• Mumbai: Baby delivered, but Kandivli woman dies after C-section

    Rupsa ChakrabortyMumbaiAug 09, 2017, 20:13 IST

    Reshma Allaudin with her husband and their three-year-old daughter

    When Reshma Allaudin went into the operation theatre to get an emergency caesarean on July 27, she couldn't wait to meet her little bundle of joy. But, she never even got a chance to see her baby. The 25-year-old Kandivli resident died yesterday, 13 days after she allegedly developed an adverse reaction to the anaesthesia administered during the surgery and was put on ventilator support.

    Allaudin visited Shatabdi Hospital in Kandivli for a routine prenatal check-up on July 27, but the doctor allegedly told her to undergo a C-section immediately. The family claimed no reason was given for the urgency.

    Also Read: RTI study reveals 150% rise in C-sections in Mumbai

    Surgery goes wrong
    The baby was delivered without complications, but the mother never regained consciousness. "She stopped responding after the surgery and had to be intubated," said Aman Farooki, 36, Allaudin's brother-in-law.

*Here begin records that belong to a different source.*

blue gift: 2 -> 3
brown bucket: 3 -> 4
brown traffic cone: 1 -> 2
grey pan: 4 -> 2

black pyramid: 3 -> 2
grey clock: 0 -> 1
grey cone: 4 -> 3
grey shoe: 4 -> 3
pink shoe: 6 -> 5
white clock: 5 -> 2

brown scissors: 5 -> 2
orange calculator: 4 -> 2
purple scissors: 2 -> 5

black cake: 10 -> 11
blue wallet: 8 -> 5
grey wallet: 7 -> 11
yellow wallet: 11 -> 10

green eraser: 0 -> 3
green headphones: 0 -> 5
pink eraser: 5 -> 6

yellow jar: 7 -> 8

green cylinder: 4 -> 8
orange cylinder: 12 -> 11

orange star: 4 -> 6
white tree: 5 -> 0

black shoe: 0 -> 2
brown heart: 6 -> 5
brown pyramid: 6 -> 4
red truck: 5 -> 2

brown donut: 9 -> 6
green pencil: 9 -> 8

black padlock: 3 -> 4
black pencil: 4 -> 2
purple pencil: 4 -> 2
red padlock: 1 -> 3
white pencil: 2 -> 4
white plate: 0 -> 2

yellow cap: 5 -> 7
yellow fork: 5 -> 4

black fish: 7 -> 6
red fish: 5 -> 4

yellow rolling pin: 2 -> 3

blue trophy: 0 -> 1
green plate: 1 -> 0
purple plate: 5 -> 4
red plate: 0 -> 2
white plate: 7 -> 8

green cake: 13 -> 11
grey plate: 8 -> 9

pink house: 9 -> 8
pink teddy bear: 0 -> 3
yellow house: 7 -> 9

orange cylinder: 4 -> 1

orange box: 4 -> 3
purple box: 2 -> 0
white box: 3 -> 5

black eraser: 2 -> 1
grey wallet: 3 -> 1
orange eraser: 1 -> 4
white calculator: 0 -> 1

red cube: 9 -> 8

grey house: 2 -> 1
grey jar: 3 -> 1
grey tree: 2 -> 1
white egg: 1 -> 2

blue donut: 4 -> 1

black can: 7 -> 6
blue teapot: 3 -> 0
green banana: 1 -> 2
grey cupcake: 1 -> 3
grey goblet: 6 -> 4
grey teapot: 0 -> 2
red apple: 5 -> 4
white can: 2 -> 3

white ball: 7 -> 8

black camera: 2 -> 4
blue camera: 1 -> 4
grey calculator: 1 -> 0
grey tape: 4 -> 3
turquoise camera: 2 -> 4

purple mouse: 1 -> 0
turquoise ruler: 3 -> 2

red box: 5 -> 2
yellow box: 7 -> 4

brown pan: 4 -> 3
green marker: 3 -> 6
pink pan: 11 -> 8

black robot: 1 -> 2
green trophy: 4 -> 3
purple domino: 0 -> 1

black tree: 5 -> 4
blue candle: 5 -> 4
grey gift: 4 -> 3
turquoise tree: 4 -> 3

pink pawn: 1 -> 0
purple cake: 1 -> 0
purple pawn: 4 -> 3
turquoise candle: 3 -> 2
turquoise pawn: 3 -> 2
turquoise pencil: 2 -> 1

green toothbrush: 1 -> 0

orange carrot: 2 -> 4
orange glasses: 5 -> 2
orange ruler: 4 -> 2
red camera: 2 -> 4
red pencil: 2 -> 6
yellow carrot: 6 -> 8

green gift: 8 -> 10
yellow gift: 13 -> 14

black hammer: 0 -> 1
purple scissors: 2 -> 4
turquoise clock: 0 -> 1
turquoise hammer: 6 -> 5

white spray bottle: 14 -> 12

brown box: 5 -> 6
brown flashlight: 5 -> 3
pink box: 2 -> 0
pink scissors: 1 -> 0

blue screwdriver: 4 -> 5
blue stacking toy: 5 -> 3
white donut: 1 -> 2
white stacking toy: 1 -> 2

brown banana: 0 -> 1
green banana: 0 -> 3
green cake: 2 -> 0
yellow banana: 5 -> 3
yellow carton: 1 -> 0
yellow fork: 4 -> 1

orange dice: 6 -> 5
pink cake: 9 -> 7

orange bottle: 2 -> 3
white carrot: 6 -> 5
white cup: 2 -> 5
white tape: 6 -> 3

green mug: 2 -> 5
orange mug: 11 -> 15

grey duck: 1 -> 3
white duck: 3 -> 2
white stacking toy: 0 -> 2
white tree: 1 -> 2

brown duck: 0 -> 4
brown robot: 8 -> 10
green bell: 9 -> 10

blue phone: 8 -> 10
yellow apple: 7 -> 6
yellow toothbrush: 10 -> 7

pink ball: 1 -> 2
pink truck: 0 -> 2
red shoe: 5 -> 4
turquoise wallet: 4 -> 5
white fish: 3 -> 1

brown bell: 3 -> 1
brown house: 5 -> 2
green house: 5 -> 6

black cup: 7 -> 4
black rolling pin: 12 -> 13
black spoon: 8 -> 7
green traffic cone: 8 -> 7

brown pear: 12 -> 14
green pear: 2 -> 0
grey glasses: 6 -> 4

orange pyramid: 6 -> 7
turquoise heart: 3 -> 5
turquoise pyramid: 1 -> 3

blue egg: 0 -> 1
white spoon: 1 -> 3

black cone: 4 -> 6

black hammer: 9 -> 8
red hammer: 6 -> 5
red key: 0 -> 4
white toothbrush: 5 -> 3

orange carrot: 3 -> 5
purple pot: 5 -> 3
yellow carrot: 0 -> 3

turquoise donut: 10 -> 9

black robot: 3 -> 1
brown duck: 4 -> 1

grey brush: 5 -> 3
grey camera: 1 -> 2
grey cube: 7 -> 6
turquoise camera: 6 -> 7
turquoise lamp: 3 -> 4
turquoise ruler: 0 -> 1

    Hospital authorities said she had had an adverse reaction to a drug administered during the surgery. High doses of anaesthesia can cause several fatal complications. On July 30, she was shifted to the BMC-run Nair Hospital, where she was put on life support ventilation. But she only got worse, and died on Tuesday morning.

    The family has filed a complaint at Kurar police station, charging Shatabdi Hospital with negligence. It has furnished a letter from Dr Ramesh Bharmal, dean of Nair Hospital, as proof of its allegation. The letter states: "The patients' relatives have been informed some reaction of drugs given during anaesthesia, patient intubated (sic)."

    Reshma's second-born

    Guarded response
    Sarala Thorat, investigating officer from Kurar police station, refused to comment on the case. Dr Pradeep Jadhav, in charge of all BMC-run peripheral hospitals, said last night that he hadn't received any complaint of death caused by negligence. "Until I get the documents, I won't be able to comment on the matter."

    Dr Bharmal, too, was tight-lipped. "A postmortem will be conducted today that will give a clearer picture. We will submit the postmortem examination report to the police. I can't say anything more than that," he said.

    The family also claimed that the hospital authorities skipped the pre-surgery protocol of getting a letter of consent. But after Allaudin's condition began to worsen, they allegedly badgered to sign the letter.